Brano proposto.
Nello stesso anno ha scritto Monocultures of the Perspectives on Biodiversity
and Biotechnology, pubblicato in Italia col titolo Monoculture
della mente. Biodiversità, biotecnologia e agricoltura scientifica,
una raccolta di cinque saggi che riflette sulle cause della scomparsa
della diversità e sulle sfide da vincere per contrastarla.
In questo lavoro la scienziata sostiene che la diversità vivente
della natura è un'alternativa alla monocultura, all'omogeneità
e all'uniformità e corrisponde alla diversità vitale
delle culture come fonte di ricchezza.
Nei
saggi sulla biodiversità e sulla biotecnologia scritti come
documenti di lavoro per la Conferenza delle Nazioni Unite su ambiente
e sviluppo, Vandana Shiva denuncia gli interessi che stanno dietro
le biotecnologie, contesta che queste possano migliorare le specie
naturali e sottolinea i problemi etici ed ambientali che esse pongono.

Dati mostrati.
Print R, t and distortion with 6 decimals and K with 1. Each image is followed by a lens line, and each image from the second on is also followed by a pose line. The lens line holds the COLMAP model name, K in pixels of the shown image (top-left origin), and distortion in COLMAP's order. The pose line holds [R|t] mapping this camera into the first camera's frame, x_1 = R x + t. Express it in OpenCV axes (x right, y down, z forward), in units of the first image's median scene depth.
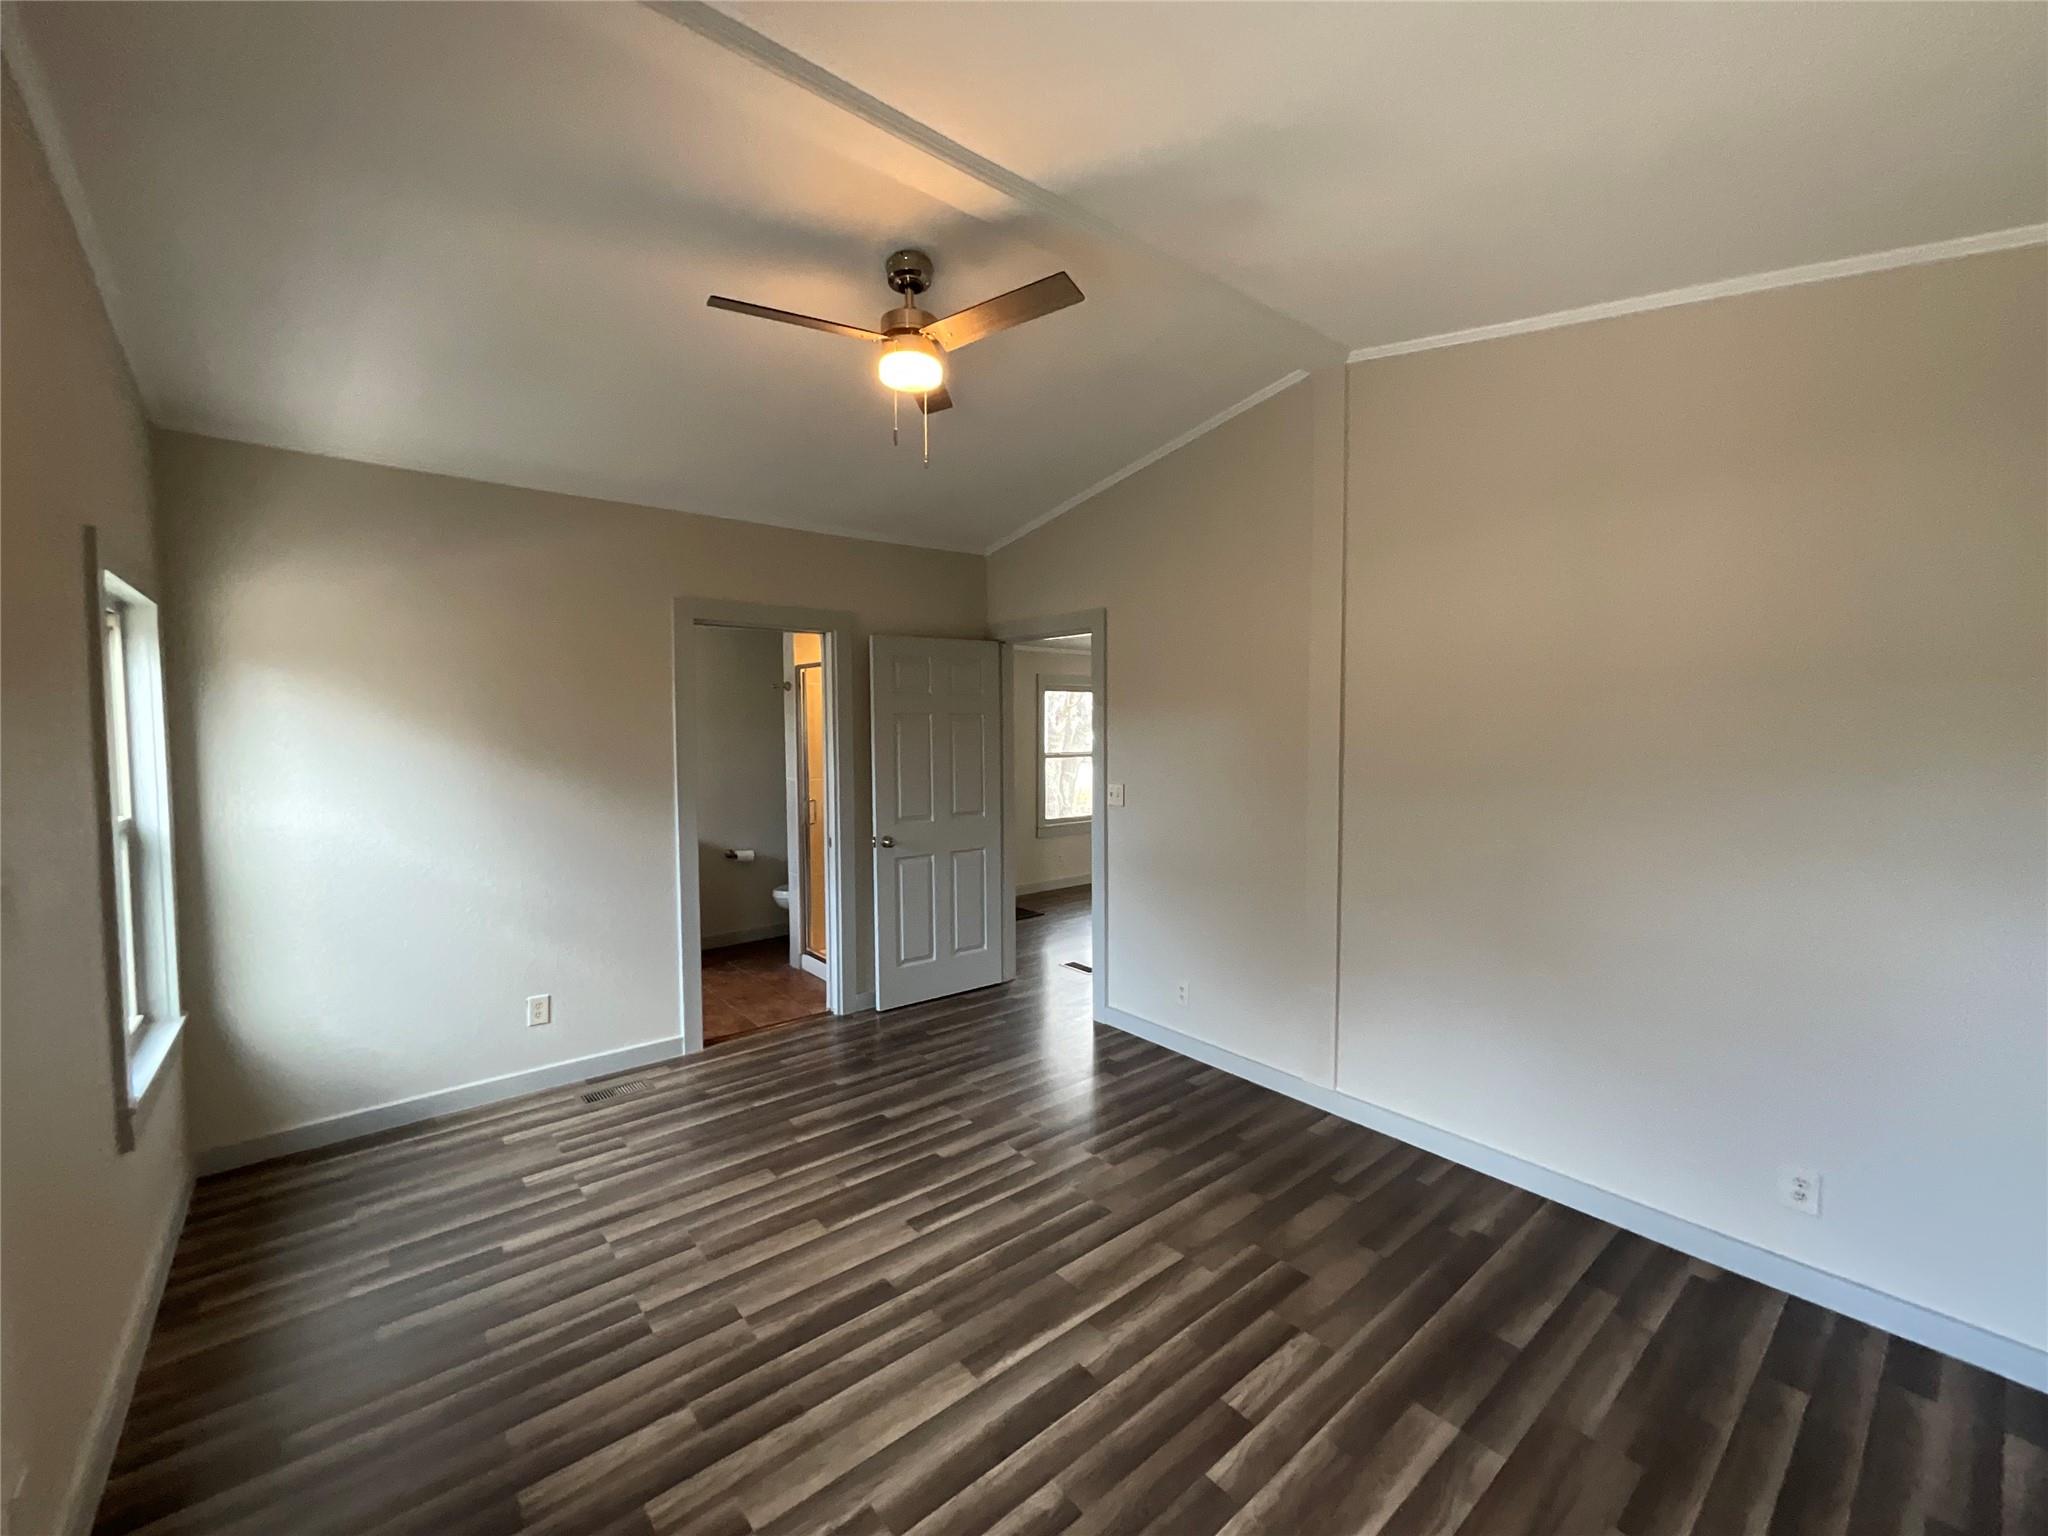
lens RADIAL K [[827.4, 0, 1022.7], [0, 827.4, 772.5], [0, 0, 1]] dist [-0.002305, -0.000383]
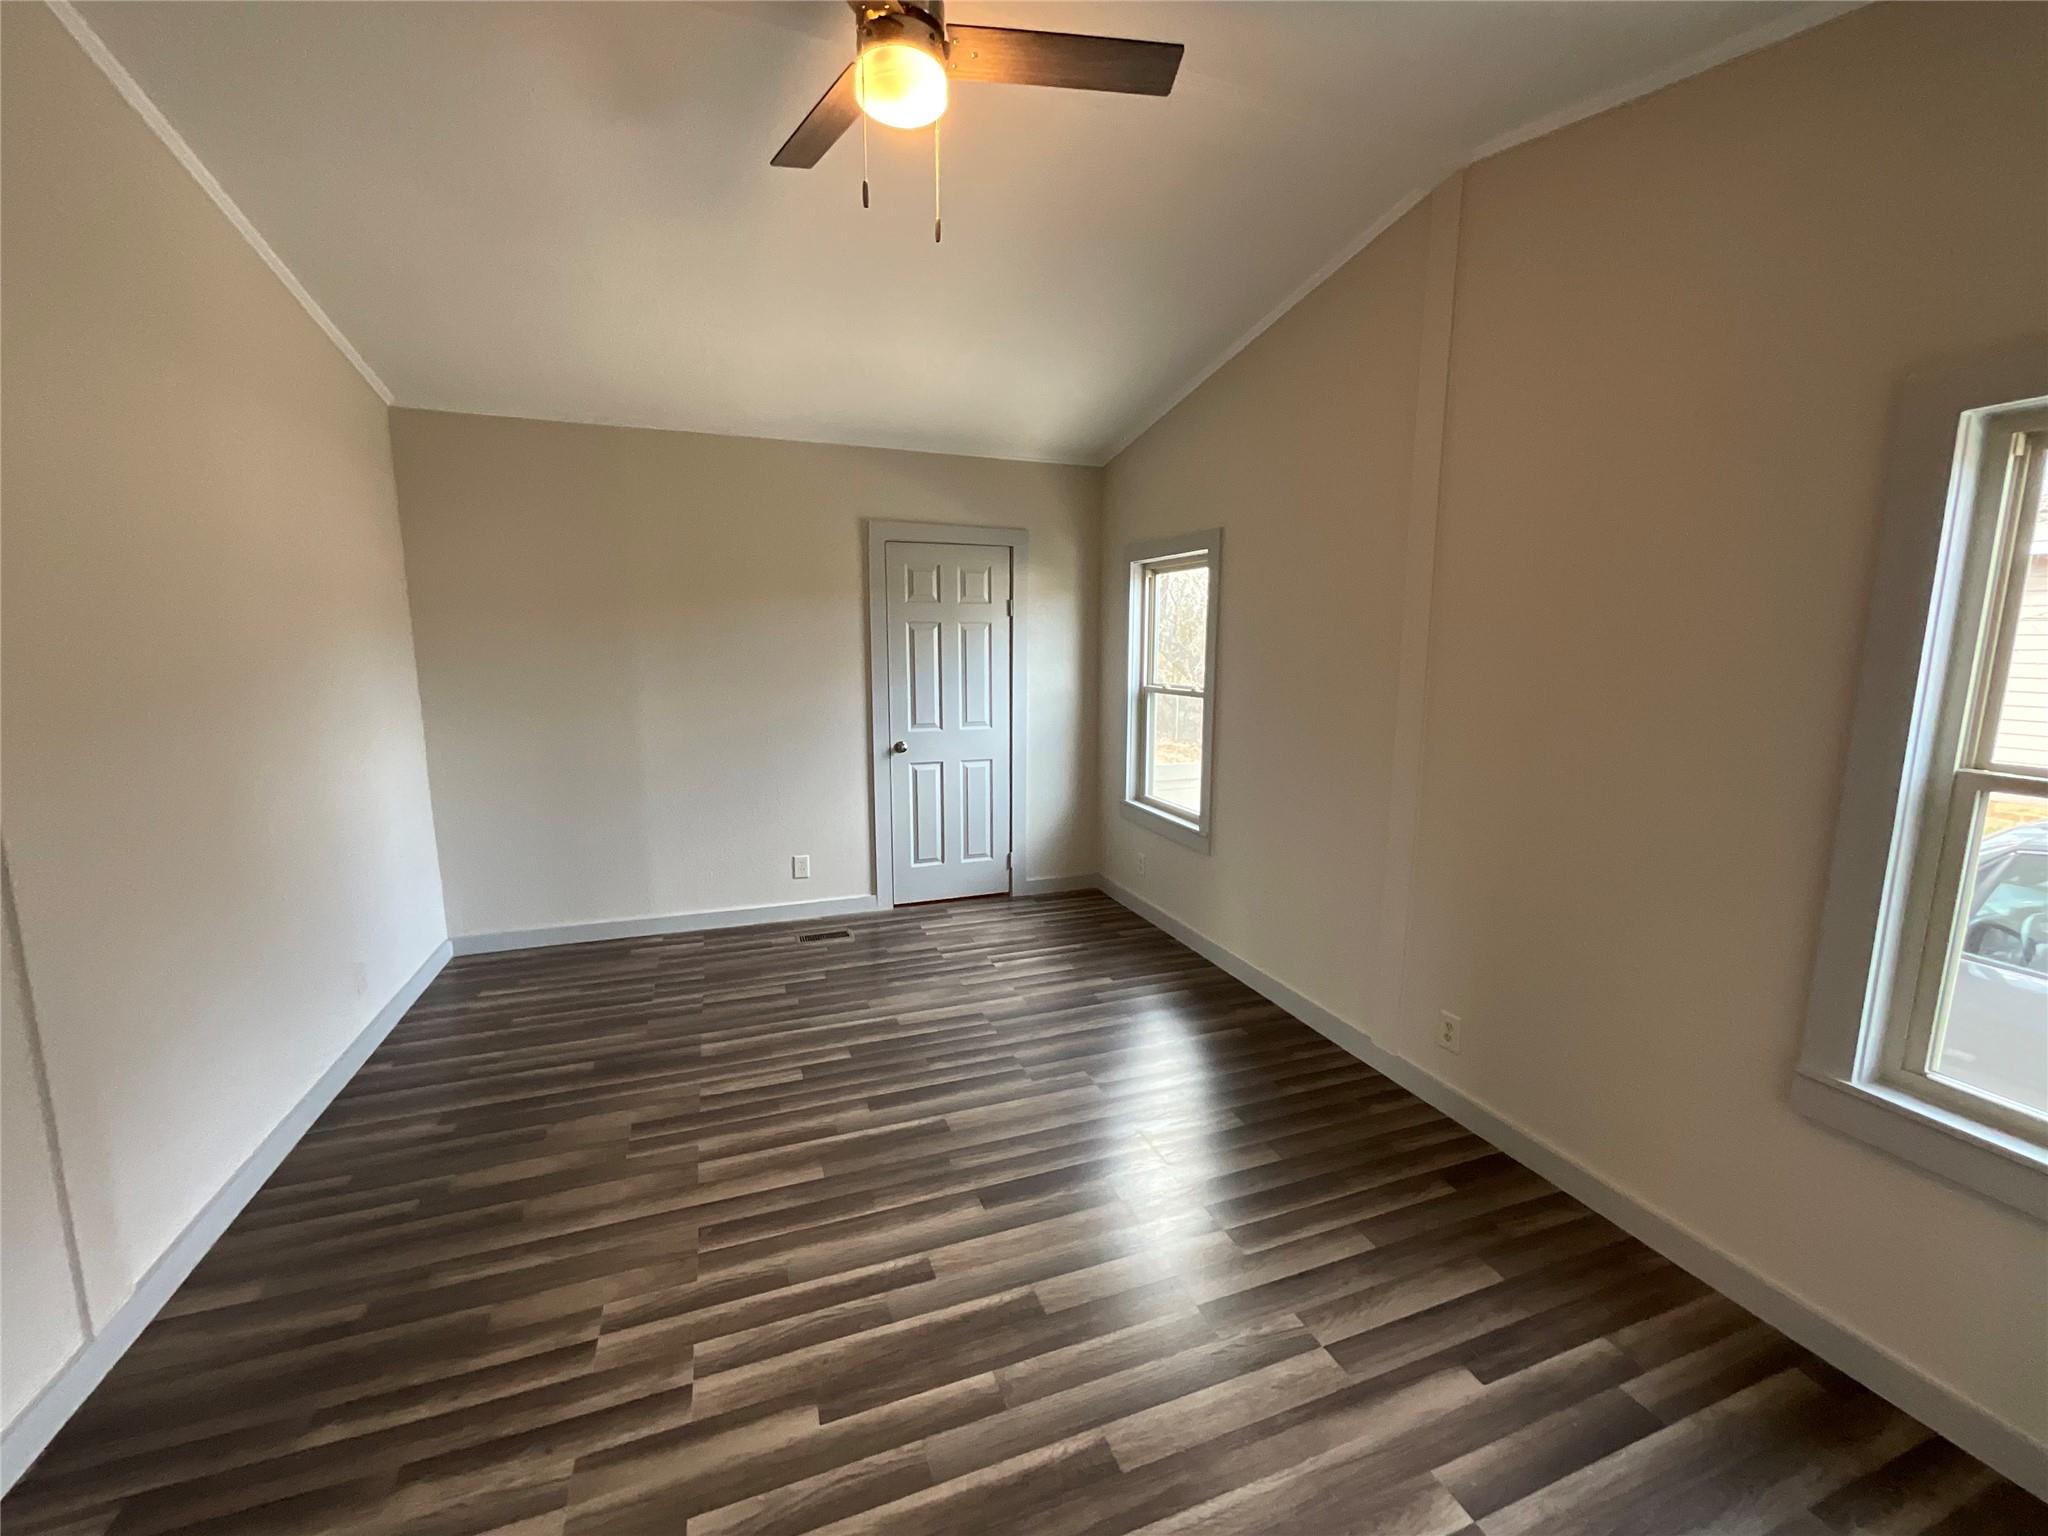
lens RADIAL K [[827.4, 0, 1022.7], [0, 827.4, 772.5], [0, 0, 1]] dist [-0.002305, -0.000383]
pose [[-0.946488, -0.049796, 0.318873, -0.470239], [0.017457, 0.978679, 0.204651, -0.075451], [-0.322266, 0.199267, -0.925439, 1.701852]]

Metti in pratica.
1. Riporta fedelmente la parte del brano su Vandana Shiva che si apre con le parole contenenti "In questo lavoro" e si chiude con "fonte di ricchezza.".
2. Prosegui, per favore, il brano su Vandana Shiva e la biodiversità, cominciando dopo la sua ultima frase.

Risposte.
1.
In questo lavoro la scienziata sostiene che la diversità vivente
della natura è un'alternativa alla monocultura, all'omogeneità
e all'uniformità e corrisponde alla diversità vitale
delle culture come fonte di ricchezza.

2.
Nel 1995 ha scritto insieme all'economista tedesca Maria Meis il libro
Ecofeminism, dimostrando ancora una volta che donne di culture
diverse possono capirsi e lavorare insieme. Nel 1999 ha pubblicato
Biopirateria. Il saccheggio della natura e dei saperi locali. E' del
2001 il testo Vacche sacre e Mucche
pazze. Il furto delle riserve alimentari globali. Altri suoi volumi tradotti in italiano: Il mondo sotto brevetto, Terra madre (Utet 2002), Le guerre dell'acqua, Dalla parte degli ultimi (Slow Food 2008), India spezzata (Il Saggiatore 2008) e Ritorno alla terra (Fazi 2009) un'analisi precisa e radicale delle tre crisi in cui siamo coinvolti: la crisi energetica, la crisi ecologica e la crisi economica. Le ultime pubblicazioni sono, Il bene comune della terra (Feltrinelli 201), Fare la pace con la terra (Feltrinelli 2012).
Vandana
Shiva è attualmente considerata la teorica più significativa
dell'ecologia sociale ed è una dei leader dell'International
Forum on Globalization.
La
biografia è tratta da Sara Sesti e Liliana Moro "Scienziate
nel tempo. 100 biografie"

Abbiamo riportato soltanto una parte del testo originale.